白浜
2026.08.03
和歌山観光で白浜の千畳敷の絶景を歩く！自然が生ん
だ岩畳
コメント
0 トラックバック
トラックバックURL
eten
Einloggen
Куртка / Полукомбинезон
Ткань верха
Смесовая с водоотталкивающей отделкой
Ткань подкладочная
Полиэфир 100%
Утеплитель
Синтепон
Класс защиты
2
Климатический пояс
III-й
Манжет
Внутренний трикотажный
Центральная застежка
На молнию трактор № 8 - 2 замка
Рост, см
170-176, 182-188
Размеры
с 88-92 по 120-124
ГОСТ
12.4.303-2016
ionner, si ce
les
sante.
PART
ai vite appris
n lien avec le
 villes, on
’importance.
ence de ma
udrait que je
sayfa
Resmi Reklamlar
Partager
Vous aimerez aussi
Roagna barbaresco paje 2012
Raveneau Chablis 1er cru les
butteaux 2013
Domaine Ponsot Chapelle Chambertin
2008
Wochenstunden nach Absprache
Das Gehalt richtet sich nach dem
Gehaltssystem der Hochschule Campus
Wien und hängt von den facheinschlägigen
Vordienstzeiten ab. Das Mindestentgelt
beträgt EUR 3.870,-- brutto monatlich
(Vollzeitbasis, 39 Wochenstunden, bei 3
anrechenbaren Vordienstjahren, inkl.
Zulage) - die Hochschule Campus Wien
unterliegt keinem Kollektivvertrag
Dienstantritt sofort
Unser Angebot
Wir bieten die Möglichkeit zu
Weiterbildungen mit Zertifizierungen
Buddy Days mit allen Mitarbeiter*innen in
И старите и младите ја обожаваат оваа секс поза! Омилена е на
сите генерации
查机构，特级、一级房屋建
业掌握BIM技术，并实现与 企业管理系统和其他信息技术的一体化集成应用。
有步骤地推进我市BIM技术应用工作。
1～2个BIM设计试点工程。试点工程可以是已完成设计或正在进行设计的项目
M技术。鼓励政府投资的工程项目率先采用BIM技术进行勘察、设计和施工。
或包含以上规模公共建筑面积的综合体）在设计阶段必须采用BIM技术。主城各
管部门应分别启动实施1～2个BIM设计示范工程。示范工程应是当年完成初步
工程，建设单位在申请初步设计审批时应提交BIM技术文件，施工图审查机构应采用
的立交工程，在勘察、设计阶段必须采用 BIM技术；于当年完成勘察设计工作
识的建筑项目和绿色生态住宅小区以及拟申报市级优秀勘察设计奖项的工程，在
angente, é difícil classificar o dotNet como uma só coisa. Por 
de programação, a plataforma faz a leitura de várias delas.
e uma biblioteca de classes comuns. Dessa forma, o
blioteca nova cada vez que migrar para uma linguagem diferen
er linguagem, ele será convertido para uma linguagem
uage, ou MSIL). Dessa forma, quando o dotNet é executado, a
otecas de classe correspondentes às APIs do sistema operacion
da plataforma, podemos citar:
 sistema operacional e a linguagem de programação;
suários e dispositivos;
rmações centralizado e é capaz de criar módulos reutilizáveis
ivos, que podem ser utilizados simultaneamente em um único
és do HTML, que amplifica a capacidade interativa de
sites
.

__________________________________________________

DE OPGAVE - Kopieer de gegevens regel voor regel, vanaf de allereerste regel tot en met de regel waarin "Zulage) - die Hochschule Campus Wien" staat.

UITWERKING OPDRACHT -
白浜
2026.08.03
和歌山観光で白浜の千畳敷の絶景を歩く！自然が生ん
だ岩畳
コメント
0 トラックバック
トラックバックURL
eten
Einloggen
Куртка / Полукомбинезон
Ткань верха
Смесовая с водоотталкивающей отделкой
Ткань подкладочная
Полиэфир 100%
Утеплитель
Синтепон
Класс защиты
2
Климатический пояс
III-й
Манжет
Внутренний трикотажный
Центральная застежка
На молнию трактор № 8 - 2 замка
Рост, см
170-176, 182-188
Размеры
с 88-92 по 120-124
ГОСТ
12.4.303-2016
ionner, si ce
les
sante.
PART
ai vite appris
n lien avec le
 villes, on
’importance.
ence de ma
udrait que je
sayfa
Resmi Reklamlar
Partager
Vous aimerez aussi
Roagna barbaresco paje 2012
Raveneau Chablis 1er cru les
butteaux 2013
Domaine Ponsot Chapelle Chambertin
2008
Wochenstunden nach Absprache
Das Gehalt richtet sich nach dem
Gehaltssystem der Hochschule Campus
Wien und hängt von den facheinschlägigen
Vordienstzeiten ab. Das Mindestentgelt
beträgt EUR 3.870,-- brutto monatlich
(Vollzeitbasis, 39 Wochenstunden, bei 3
anrechenbaren Vordienstjahren, inkl.
Zulage) - die Hochschule Campus Wien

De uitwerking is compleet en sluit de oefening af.